Source data
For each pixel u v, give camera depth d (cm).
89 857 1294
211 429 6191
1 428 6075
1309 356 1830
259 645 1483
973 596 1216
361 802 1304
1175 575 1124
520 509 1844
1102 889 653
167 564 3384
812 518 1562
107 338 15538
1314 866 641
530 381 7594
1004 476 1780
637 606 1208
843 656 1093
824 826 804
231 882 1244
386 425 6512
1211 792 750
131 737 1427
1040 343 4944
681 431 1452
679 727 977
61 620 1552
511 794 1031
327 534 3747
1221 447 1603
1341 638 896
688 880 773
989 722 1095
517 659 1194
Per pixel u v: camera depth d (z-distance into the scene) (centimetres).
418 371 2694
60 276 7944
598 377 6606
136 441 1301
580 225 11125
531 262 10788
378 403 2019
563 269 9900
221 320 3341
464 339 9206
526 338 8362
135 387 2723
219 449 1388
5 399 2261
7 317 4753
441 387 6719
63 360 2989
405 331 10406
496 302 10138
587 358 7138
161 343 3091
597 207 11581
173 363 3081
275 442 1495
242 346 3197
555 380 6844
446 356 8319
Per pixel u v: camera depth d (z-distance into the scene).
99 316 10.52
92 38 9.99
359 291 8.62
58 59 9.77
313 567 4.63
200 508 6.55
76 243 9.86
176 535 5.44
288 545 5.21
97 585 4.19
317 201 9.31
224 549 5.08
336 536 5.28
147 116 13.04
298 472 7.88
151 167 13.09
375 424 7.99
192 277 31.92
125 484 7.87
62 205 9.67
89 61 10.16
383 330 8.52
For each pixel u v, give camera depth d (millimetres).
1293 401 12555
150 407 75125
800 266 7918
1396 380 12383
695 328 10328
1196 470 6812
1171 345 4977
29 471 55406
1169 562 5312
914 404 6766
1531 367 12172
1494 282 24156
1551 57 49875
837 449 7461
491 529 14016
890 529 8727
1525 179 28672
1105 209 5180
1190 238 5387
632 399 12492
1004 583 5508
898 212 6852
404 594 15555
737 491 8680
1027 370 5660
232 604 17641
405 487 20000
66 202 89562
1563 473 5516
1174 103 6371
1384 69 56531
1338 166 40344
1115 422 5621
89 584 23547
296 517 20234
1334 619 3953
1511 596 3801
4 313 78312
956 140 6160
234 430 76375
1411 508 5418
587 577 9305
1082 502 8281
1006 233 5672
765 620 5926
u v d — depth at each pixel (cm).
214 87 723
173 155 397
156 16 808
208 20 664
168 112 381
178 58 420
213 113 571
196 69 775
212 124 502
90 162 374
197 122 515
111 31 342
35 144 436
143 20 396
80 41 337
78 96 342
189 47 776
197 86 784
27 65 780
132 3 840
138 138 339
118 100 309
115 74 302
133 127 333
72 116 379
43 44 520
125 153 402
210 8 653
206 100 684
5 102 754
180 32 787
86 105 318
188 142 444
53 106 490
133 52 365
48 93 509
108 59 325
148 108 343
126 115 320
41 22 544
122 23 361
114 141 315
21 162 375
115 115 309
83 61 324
* * *
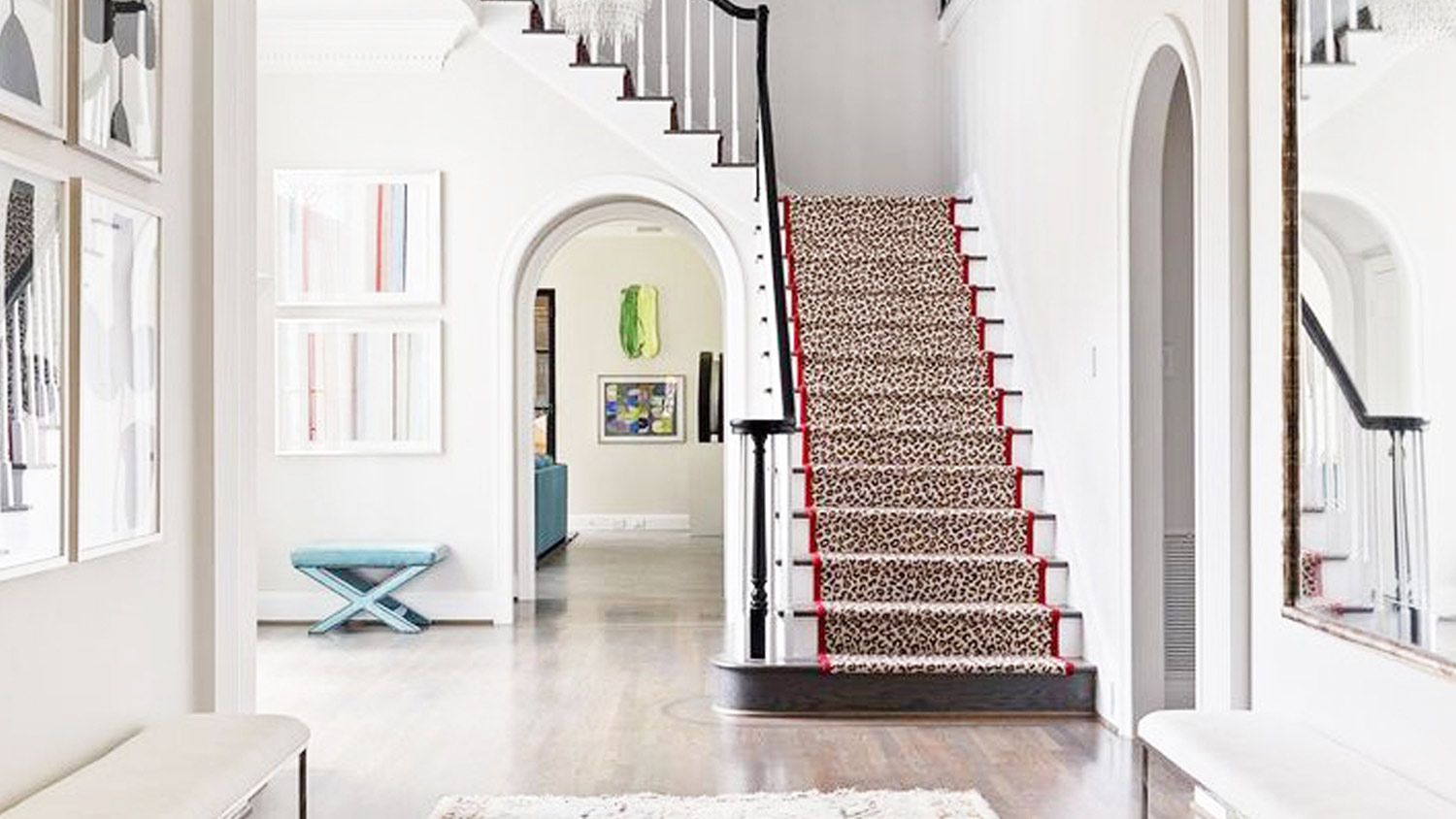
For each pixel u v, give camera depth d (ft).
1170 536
...
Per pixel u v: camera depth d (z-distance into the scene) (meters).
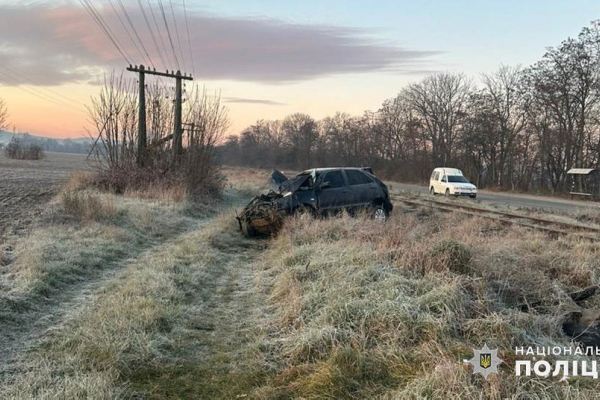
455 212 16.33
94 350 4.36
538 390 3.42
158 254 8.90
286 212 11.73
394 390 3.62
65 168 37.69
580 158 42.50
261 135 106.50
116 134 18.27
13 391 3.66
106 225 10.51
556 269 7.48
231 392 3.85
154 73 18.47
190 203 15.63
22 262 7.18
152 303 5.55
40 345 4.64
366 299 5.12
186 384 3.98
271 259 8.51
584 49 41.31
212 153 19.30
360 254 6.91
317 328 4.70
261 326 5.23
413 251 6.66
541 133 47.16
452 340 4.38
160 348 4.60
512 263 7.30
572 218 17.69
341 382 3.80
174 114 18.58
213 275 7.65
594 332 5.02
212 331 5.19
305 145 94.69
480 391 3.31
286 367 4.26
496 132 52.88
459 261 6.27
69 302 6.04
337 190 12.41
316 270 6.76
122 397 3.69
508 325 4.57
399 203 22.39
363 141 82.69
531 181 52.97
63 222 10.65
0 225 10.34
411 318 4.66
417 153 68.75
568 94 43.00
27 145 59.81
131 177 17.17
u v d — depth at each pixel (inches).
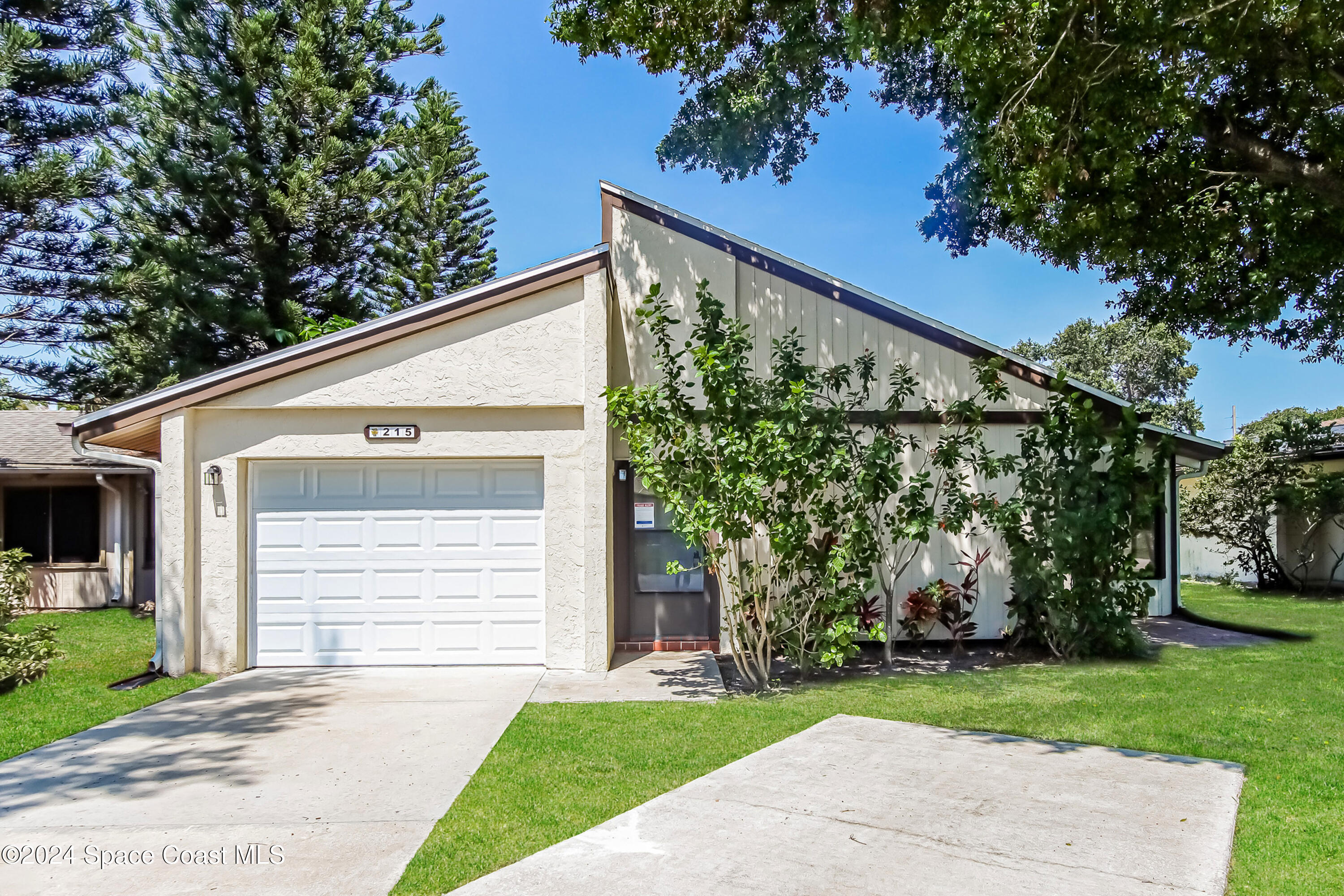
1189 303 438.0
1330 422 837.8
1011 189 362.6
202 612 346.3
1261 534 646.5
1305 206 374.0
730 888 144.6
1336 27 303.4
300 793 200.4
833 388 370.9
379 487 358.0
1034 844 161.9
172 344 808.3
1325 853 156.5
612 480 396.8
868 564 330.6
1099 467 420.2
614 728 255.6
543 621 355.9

Instructions to follow
Scan the records above and report every line with the string "each".

Solution for this problem
For each pixel u v, give camera depth d (cm).
For each pixel u v, give camera depth d (millimetres).
u v d — depth at each pixel (cm).
For each pixel u v, give camera depth d (ft).
u v d — depth at each pixel (inches).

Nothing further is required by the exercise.